Added to all of this is the guilt I feel because I haven’t been to confession in a year, and therefore haven’t been taking communion since August. I’ve been trying to fit it in, but it never happens. Now that it’s the Fast, why bother? I will confess that I haven’t been fasting, and then I will go forth and not fast, and once I do that, how can I take communion with a clean heart knowing I’m not even trying to obey? So no communion, and that’s depressing beyond all other things.

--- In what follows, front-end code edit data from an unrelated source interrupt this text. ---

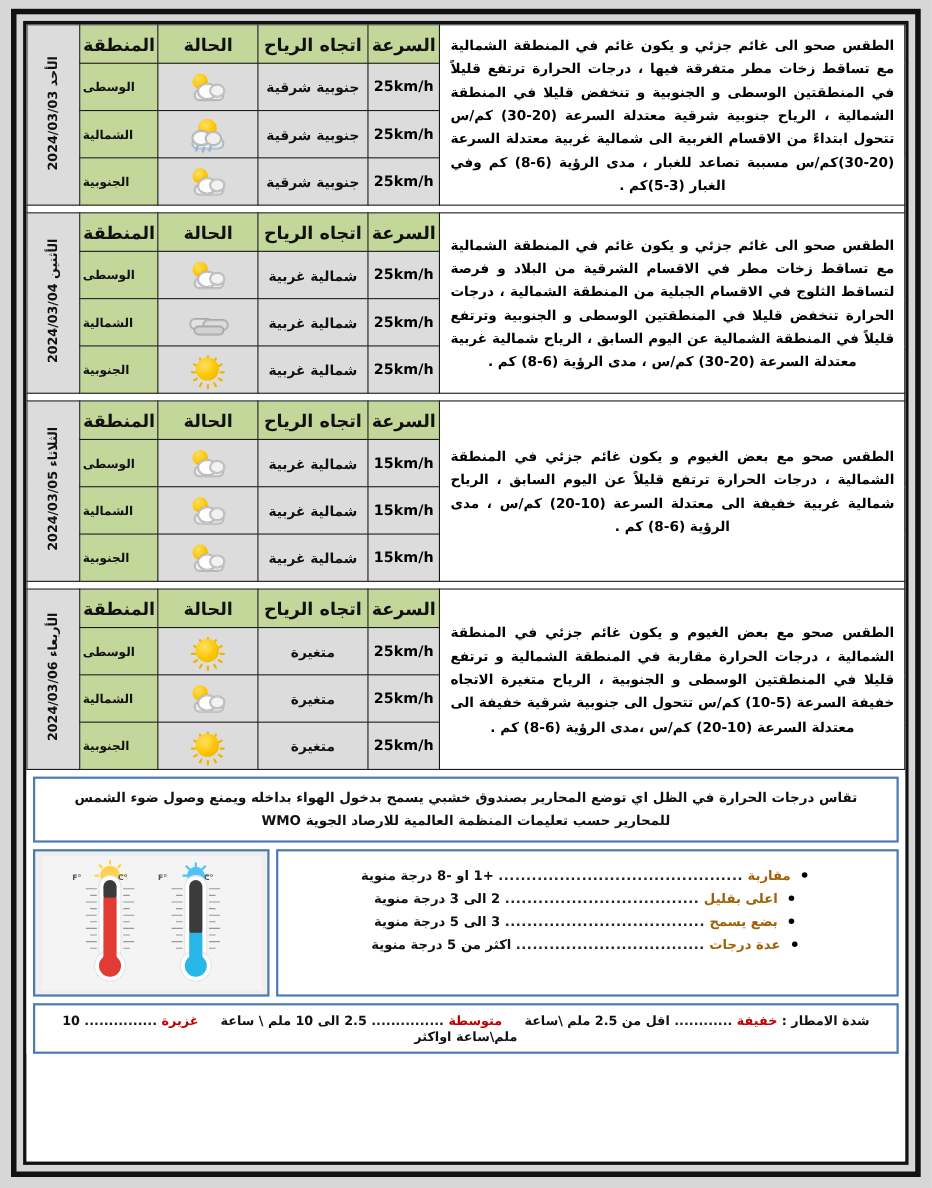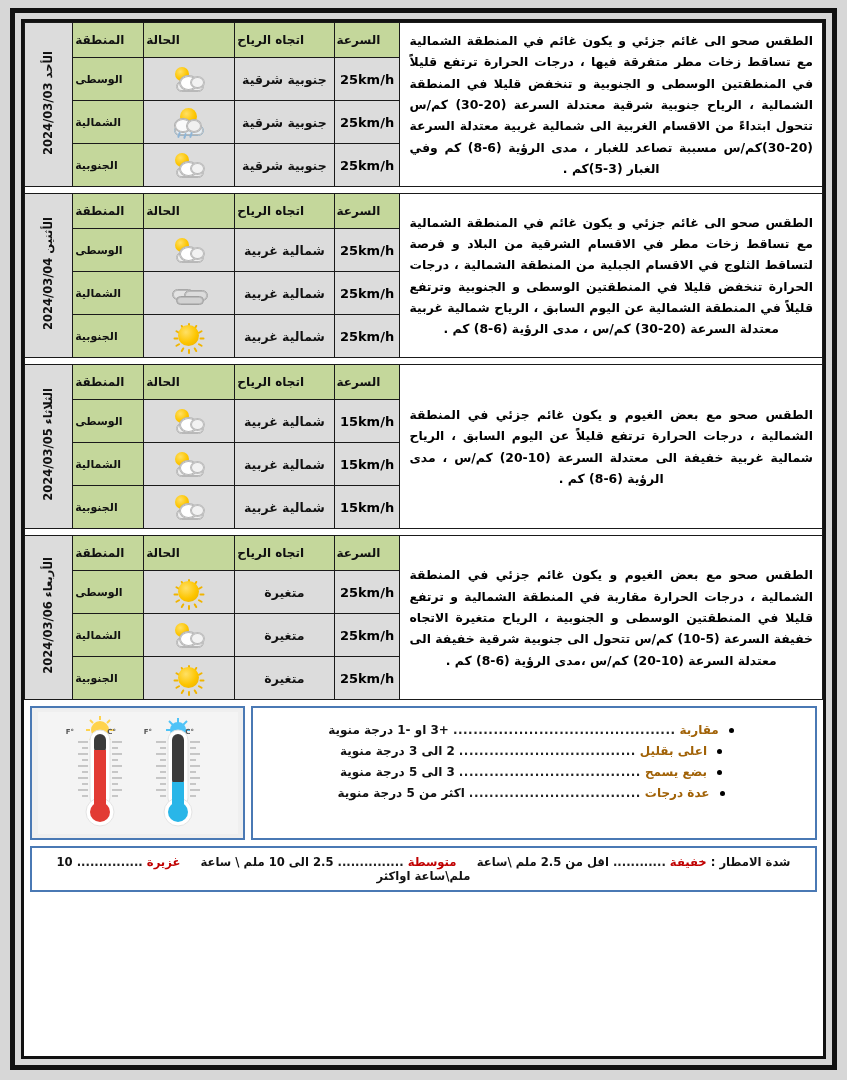--- a/index.html
+++ b/index.html
@@ -55,8 +55,8 @@
   }
   .hdr{
     background:#c4d79b;
-    text-align:left;
-    font-size:12px;
+    text-align:center;
+    font-size:16px;
     font-weight:bold;
     color:#111;
     height:30px;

Allow me to be the first to point out (if I don’t Husband will point it out to me as soon as he reads this): I got myself into this. I wanted to convert from Protestantism to Orthodoxy. I did so a year ago with a completely open heart and mind. This was all my idea. So I have no one to blame but myself. But again, I blame myself for so many things, I’m really not up to welcoming yet another to my list. I still believe with all my heart that Orthodoxy is right for me; maybe I’m okay with accepting that I’m just not very good at it**. It’s not like I haven’t done that before – it doesn’t stop me from being a lawyer, a mother or a wife, so why should it stop me from being a Christian?
::cricketschirping:: I don’t know, either.
*I have to say that I am incredibly impressed and proud of Husband's ability to fast and pray regularly. It amazes me. He so much stronger than I am! And he doesn't cycle through life like I do - he's the steady, sane member of the pack.
**That comment will send Husband’s head rolling around the room! How can you accept not being good at something!?! What planet were you raised on? How does this happen??? This is a not-so-infrequent topic of conversation in our house, as you might imagine.